L’équipe a terminé la période d’exposition de 90 jours requise du projet ce printemps, qui a spécifiquement testé les cohortes pour les réponses aux doses aux concentrations d’uranium de 0 mg/L, 500 mg/L, 1 000 mg/L et 2 500 mg/L. Cela comprenait une cohorte qui a été exposée à la concentration la plus élevée, puis analysée à 28 jours, ainsi qu’une cohorte qui a été exposée à la concentration la plus élevée, puis retournée à la consommation normale pendant un mois après pour comprendre si les effets toxiques observés pouvaient être inversés.
Bien qu’une analyse et une validation plus approfondies soient en cours, les chercheurs ont déjà observé que les réponses biologiques des rats étaient différentes selon qu’ils étaient des mâles ou des femelles, ainsi que la dose d’uranium à laquelle ils ont été exposés, en particulier aux deux concentrations plus élevées. Ils ont observé et suivi ces différences tout en mesurant le poids corporel, le poids des organes et les biomarqueurs sanguins et urinaires des rats tout au long de la période d’exposition.
« Cette recherche et ses résultats futurs aideront à clarifier les risques de l’ingestion chronique d’uranium et à éclairer les valeurs réglementaires.
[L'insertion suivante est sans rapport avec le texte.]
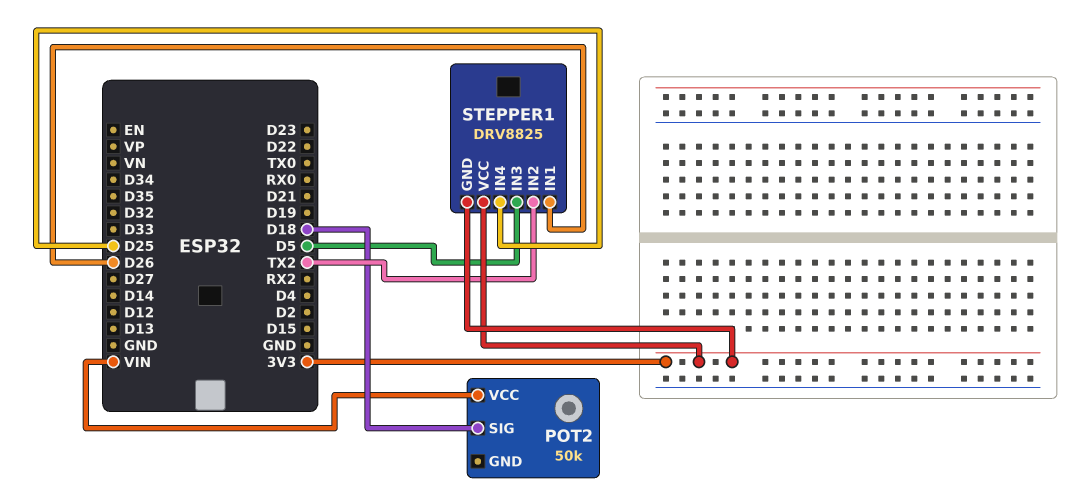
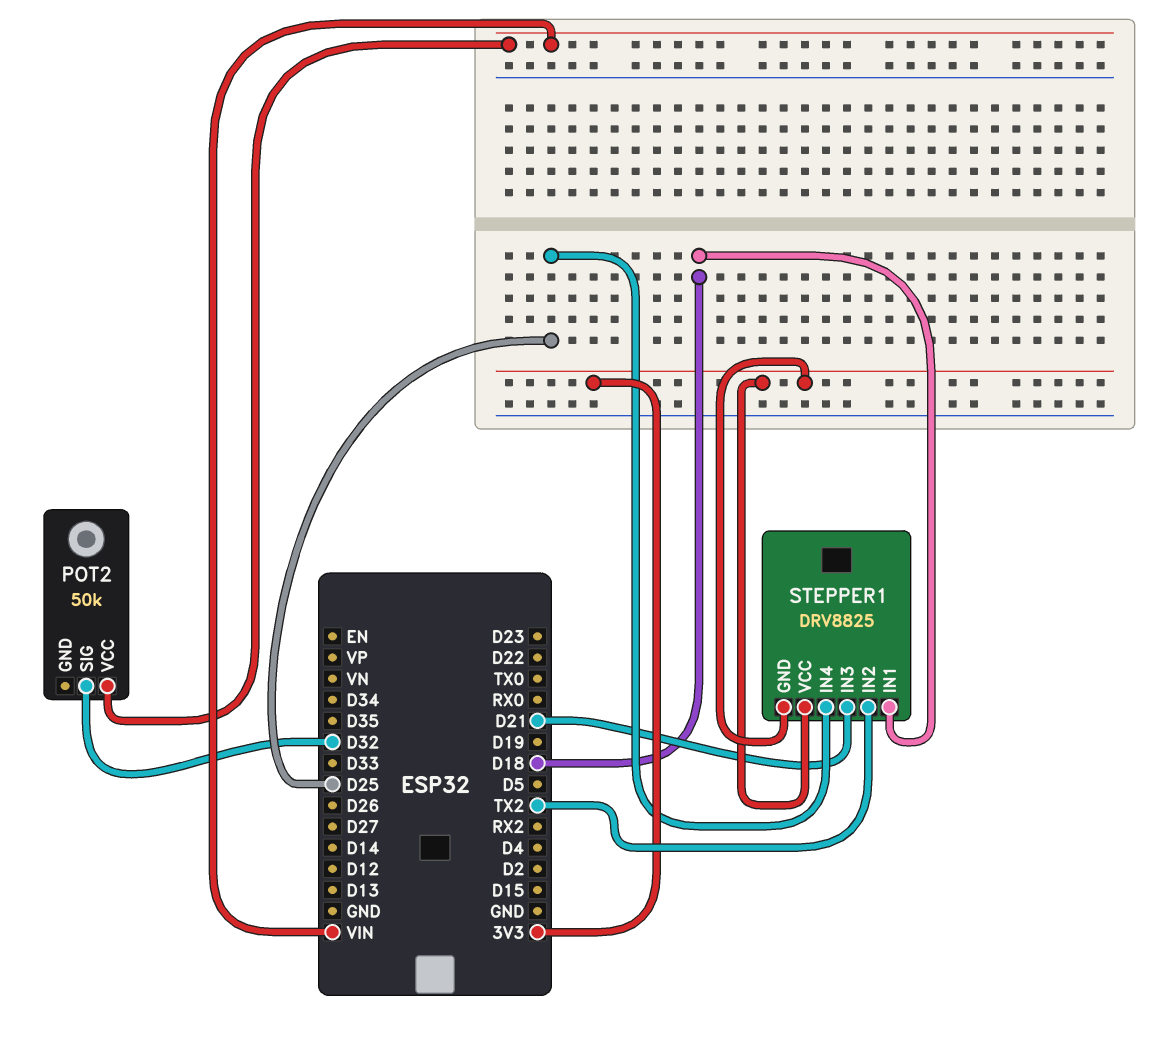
POT2 pin SIG: D18 -> D32
STEPPER1 pin IN1: D26 -> D18
STEPPER1 pin IN3: D5 -> D21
Le travail a également une plus grande importance pour l’équité en matière de santé des Autochtones et soutient de plus grands efforts internationaux pour développer des normes scientifiques en matière d’eau potable et des voies de toxicité rénale », déclare Qi.
Cette recherche est financée par le programme du Plan de travail fédéral sur les activités de science et technologie nucléaires (FNTS) d’Énergie atomique du Canada limitée (EACL), qui met en relation les organismes, ministères et agences fédéraux avec l’expertise et les installations en sciences nucléaires dont nous disposons à Chalk River Laboratories.
Dans le cadre de ce programme, nos chercheurs mènent des projets conçus pour soutenir les responsabilités et les priorités fondamentales du gouvernement canadien dans les domaines de la santé, de la sûreté et de la sécurité, de l’énergie et de l’environnement.